[[ Entries shown open ]]

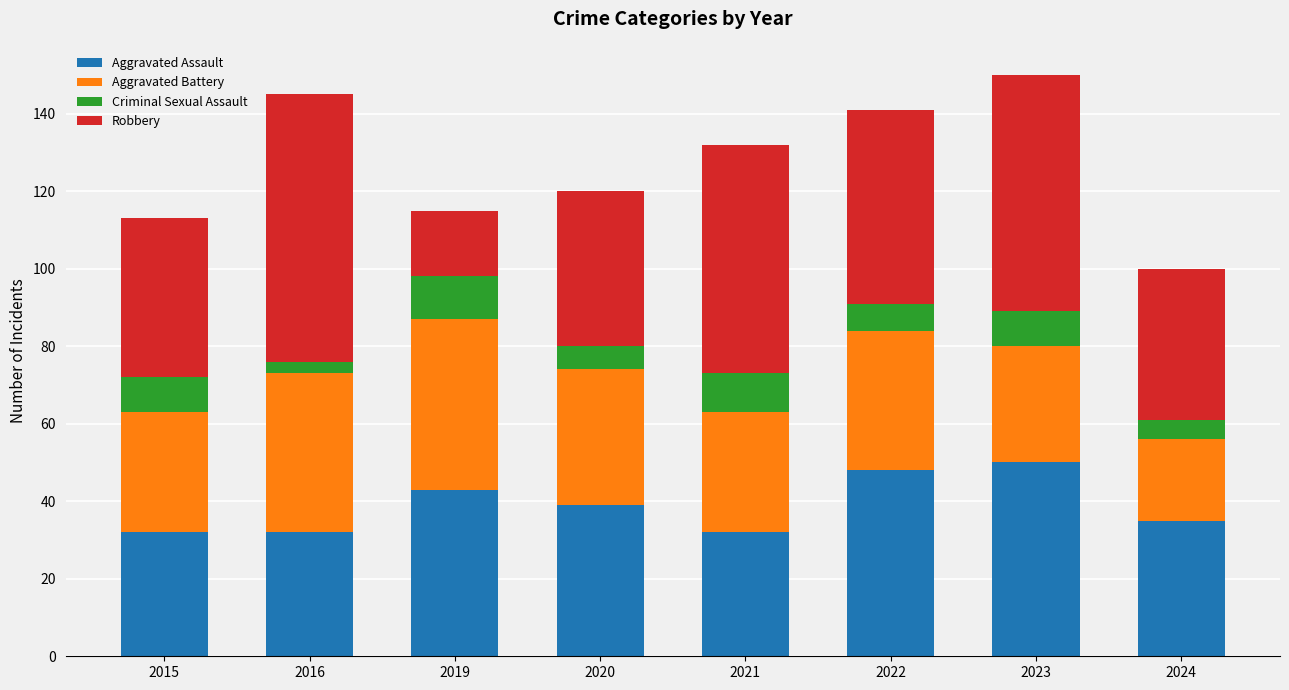

How many distinct data groups are displayed?

4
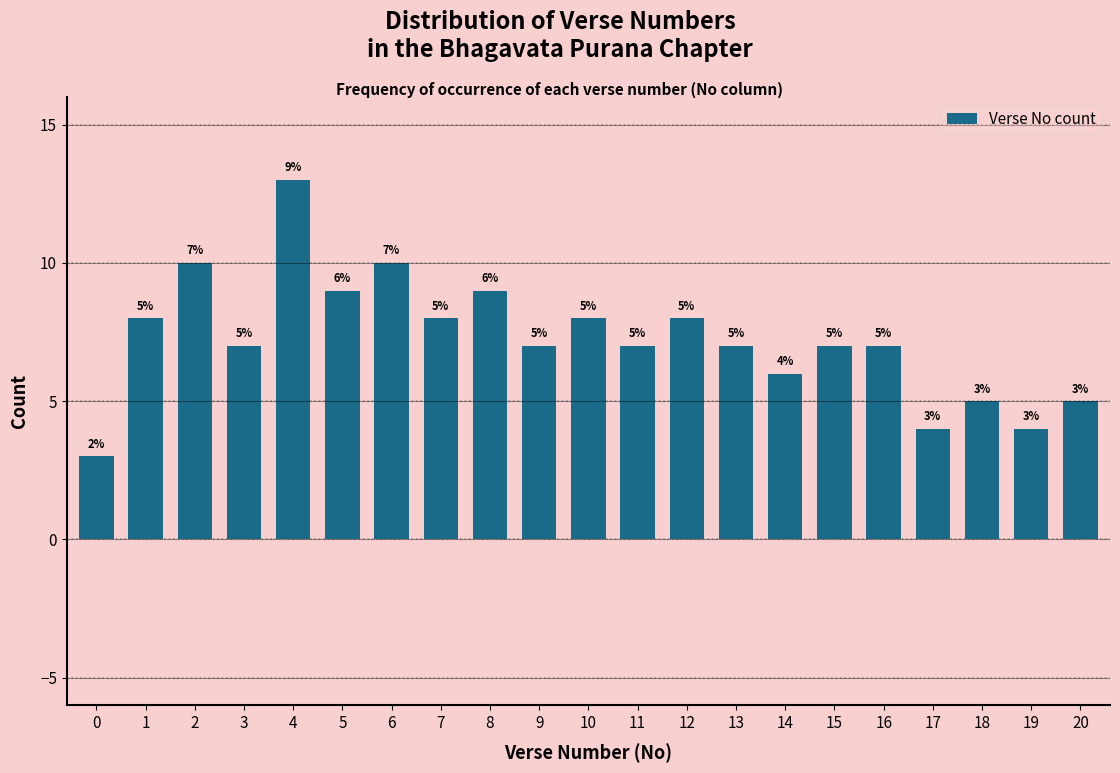

Reading left to right, extract all data points from this chart.

3	8	10	7	13	9	10	8	9	7	8	7	8	7	6	7	7	4	5	4	5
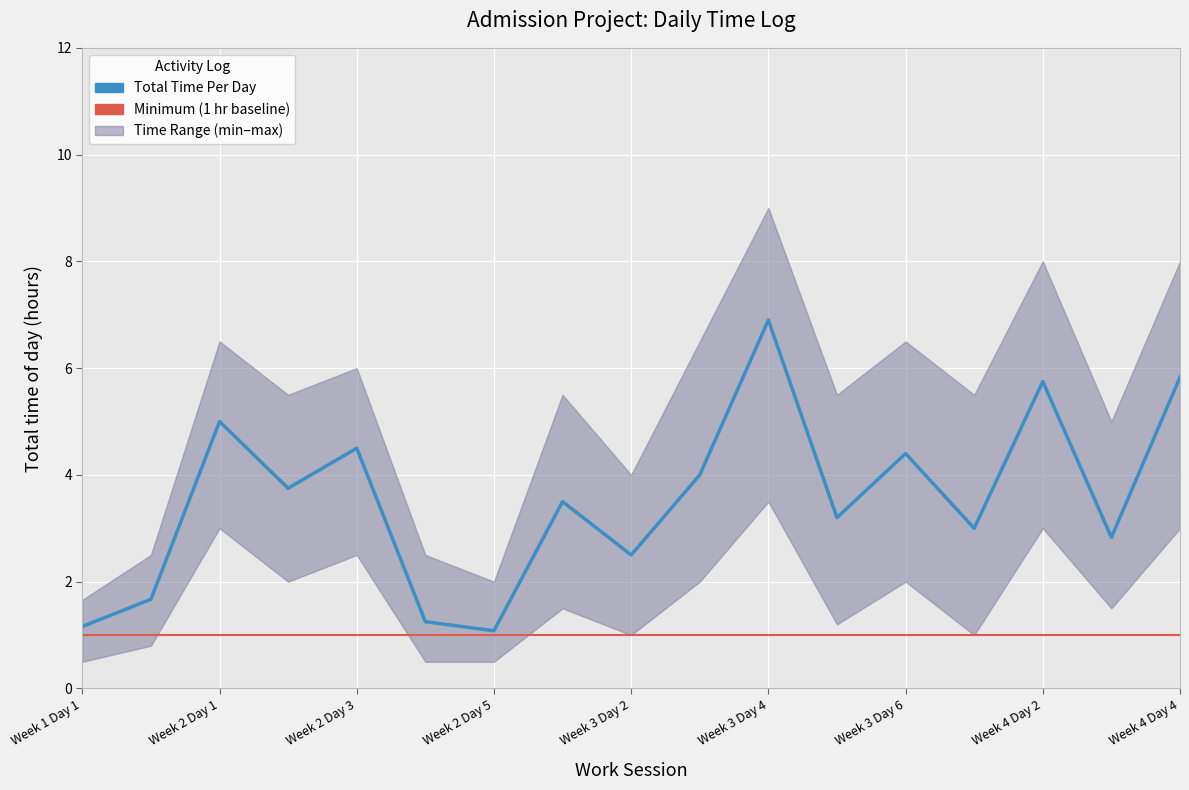

Reading right to left, transcribe all the data shown in this chart.

Total Time Per Day: 5.8	2.8	5.8	3.0	4.4	3.2	6.9	4.0	2.5	3.5	1.1	1.2	4.5	3.8	5.0	1.7	1.2
Minimum (1 hr baseline): 1.0	1.0	1.0	1.0	1.0	1.0	1.0	1.0	1.0	1.0	1.0	1.0	1.0	1.0	1.0	1.0	1.0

[[ Entries shown closed ]]

#### [Exercise description]
Rename "chart" to "graph" everywhere in the records above and reproduce them with all other text unchanged. Leave the pictures out of your answer.

#### [Output]
How many distinct data groups are displayed?

4

Reading left to right, extract all data points from this graph.

3	8	10	7	13	9	10	8	9	7	8	7	8	7	6	7	7	4	5	4	5

Reading right to left, transcribe all the data shown in this graph.

Total Time Per Day: 5.8	2.8	5.8	3.0	4.4	3.2	6.9	4.0	2.5	3.5	1.1	1.2	4.5	3.8	5.0	1.7	1.2
Minimum (1 hr baseline): 1.0	1.0	1.0	1.0	1.0	1.0	1.0	1.0	1.0	1.0	1.0	1.0	1.0	1.0	1.0	1.0	1.0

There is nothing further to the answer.